OCCUPATIONS SUITABLE FOR MAD BASTARDS.

1. Being a Viking.
2. Fighting a Viking to protect your Land.
3. Person who returned to the King, after battle  to say "we lost Sire."
4. Food taster for the King (to see if his enemies had poisoned it)
5. Rodeo rider.
6. Rigger.
7. Alligator catcher.
8. Police rescuers.
9. Fireman.
10. Race car driver.

SO IT'S HATS OFF TO A GROUP OF PEOPLE CALLED MAD BASTARDS THAT MAKE THE PLANET SAFER FOR US ALL.

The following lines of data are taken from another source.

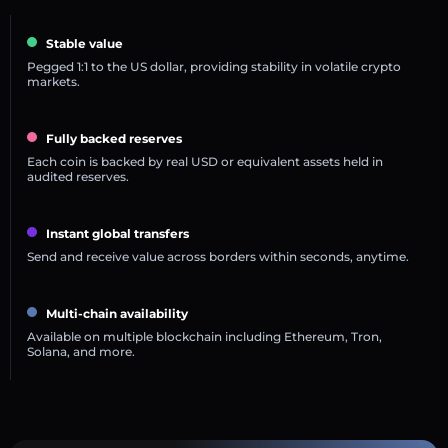
Stable value
Pegged 1:1 to the US dollar, providing stability in volatile crypto
markets.
Fully backed reserves
Each coin is backed by real USD or equivalent assets held in
audited reserves.
Instant global transfers
Send and receive value across borders within seconds, anytime.
Multi-chain availability
Available on multiple blockchain including Ethereum, Tron,
Solana, and more.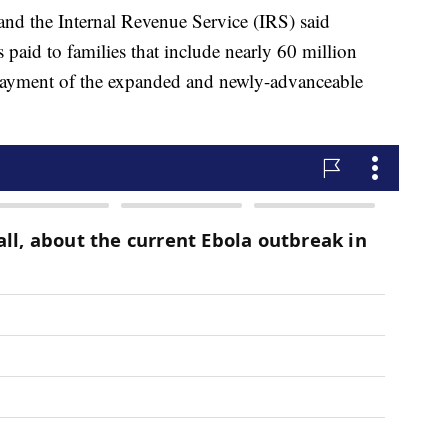
nd the Internal Revenue Service (IRS) said
paid to families that include nearly 60 million
y payment of the expanded and newly-advanceable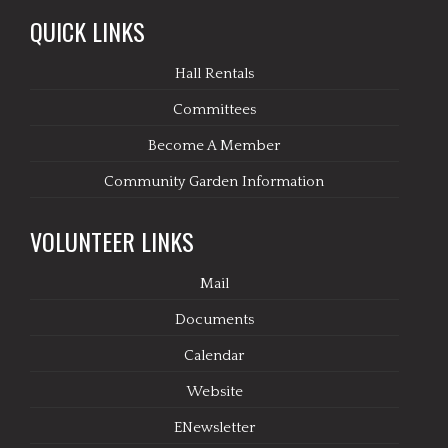
QUICK LINKS
Hall Rentals
Committees
Become A Member
Community Garden Information
VOLUNTEER LINKS
Mail
Documents
Calendar
Website
ENewsletter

It is interesting to note that very few women choose any of the occupations above, and that is because we are too smart and that's what the menfolk are for anyway. They are the mad bastards it's our job to look after the kids.
Nature of course is not concerned with individual survival, that's up to you, nature is only concerned with survival of the species and everyone has a role to play; yours was determined at the moment of conception- make the most of it before you go, you never know next time round you might get to be an arsehole.
DON'T BELIEVE EVERYTHING (OR ACTUALLY IT WOULD BE BEST IN YOU DIDN'T BELIEVE A THING) THAT YOU READ IN THE NEWSPAPERS.

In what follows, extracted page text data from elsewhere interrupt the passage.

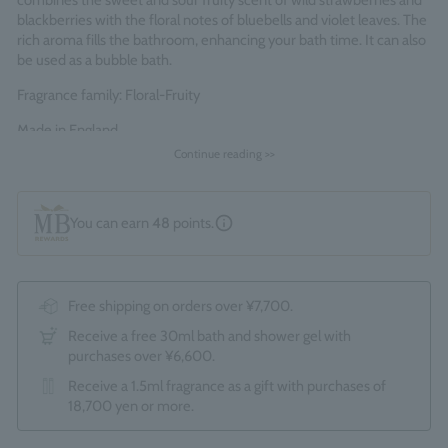
combines the sweet and sour fruity scent of wild strawberries and
blackberries with the floral notes of bluebells and violet leaves. The
rich aroma fills the bathroom, enhancing your bath time. It can also
be used as a bubble bath.
Fragrance family: Floral-Fruity
Made in England
Continue reading >>
You can earn
48
points.
Free shipping on orders over ¥7,700.
Receive a free 30ml bath and shower gel with
purchases over ¥6,600.
Receive a 1.5ml fragrance as a gift with purchases of
18,700 yen or more.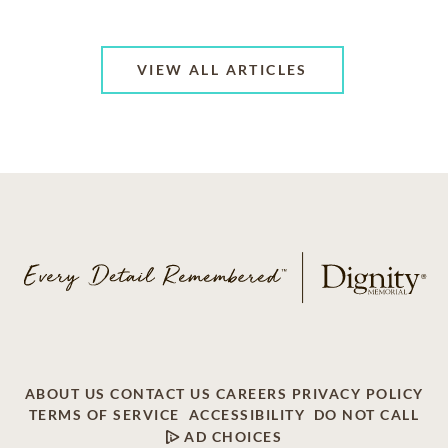
VIEW ALL ARTICLES
ABOUT US
CONTACT US
CAREERS
PRIVACY POLICY
TERMS OF SERVICE
ACCESSIBILITY
DO NOT CALL
AD CHOICES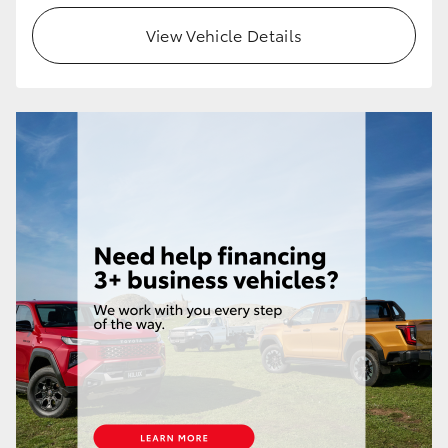
View Vehicle Details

Why do we have newspapers?

So a small group of people on the planet can become immensely wealthy.

Stories are written to sell papers and so all the "nice" people can read about what the Black Knights are doing (see Black Knights and the Hounds from Hell).

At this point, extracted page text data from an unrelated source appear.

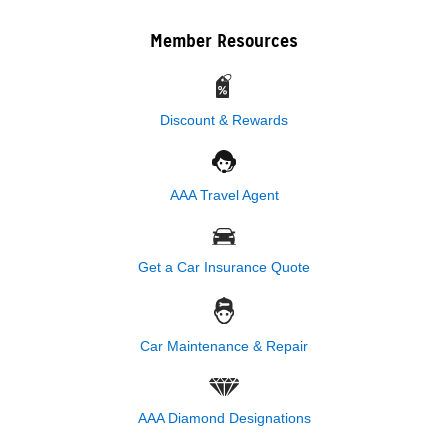
Member Resources
Discount & Rewards
AAA Travel Agent
Get a Car Insurance Quote
Car Maintenance & Repair
AAA Diamond Designations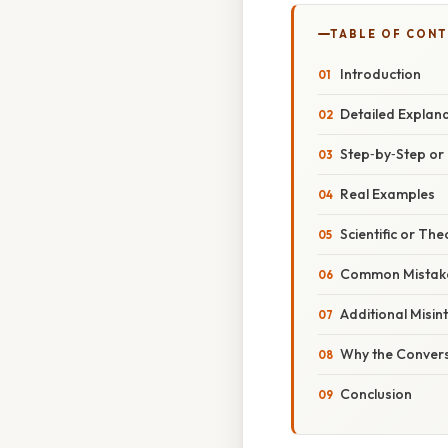
TABLE OF CON
Introduction
Detailed Explan
Step‑by‑Step o
Real Examples
Scientific or The
Common Mistake
Additional Misin
Why the Convers
Conclusion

A rather appalling example of the damage the press can do involved an incident which implied some-one had deliberately been cruel by abandoning a greyhound in a car ) I am sure if it had been a poodle the hype would have been less. The real reality of course is somewhat different. The person involved is actually a kind and gentle soul who tortured by depression and anxiety drank too much one night. (Hands up if you have never used alcohol to fight a few demons of your own) The dog was not abandoned, the man could not remember where he had left the car (hands up if you have ever forgotten where your car is) I personally can't remember where I left mine in the car park at Coles when I am sober.
Instead of quietly putting the dog to sleep, he wore a campaign of character assassination  and week-end detention while people valiantly tried to save Rocco)
How do I know this; because I have seen this man on many occasions with his greyhounds and I can assure you he loves them and if you had seen him looking after Rocco as a little pup you would know too).
HATS OFF TO THE POLICE THOUGH WHO WENT TO NO END OF TROUBLE to save the dog, (girlfriend told me this particular station helped her once and even better there were a few very tasty specimens amongst them.)
and of course a great effort to the vet (as long as no account was sent).
ANOTHER GROUP OF PEOPLE ON THE PLANET ARE CALLED ARSEHOLES AND I HAVE YET TO ASCERTAIN THEIR VALUE OTHER THAN TO MAKE THE REST OF US FEEL BETTER ABOUT OURSELVES.


Arseholes, however, are very cunning (they believe they are clever) but as my friend Dave always says "self delusion is the last bastion of sanity" so we will let them continue to delude themselves.
Valuable lessons I have learnt from arseholes.

1. You and your mates would like to rear a litter of greyhound pups but can't afford to pay. Simply ring up an interstate rearer who doesn't know you  and send them down. Refuse to pay the bill or remove the dogs and when you owe thousands of dollars, one of you can ring up the struggling rearer and offer to "take them off their hands." Neat eh? Then of course you get out of the bill by claiming the dogs had not been looked after properly or they had fleas. Clever isn't it.? Fortunately these arseholes only make up a small percentage of the greyhound industry.


2. Worried about how many points you have left on your licence. Easy, just drive a car registered under some-one else's name and drive without caution. Take the bill out of the letter box before they see it, pay on the internet and by the time the other person finds out it is too late because you  are protected by section 28 of the State Penalties Enforcement Act 1999. Good trick eh? How do I know this, because some arsehole did it to me. So you can forget about the political rhetoric about "we want the real driver" sorry they just want the money.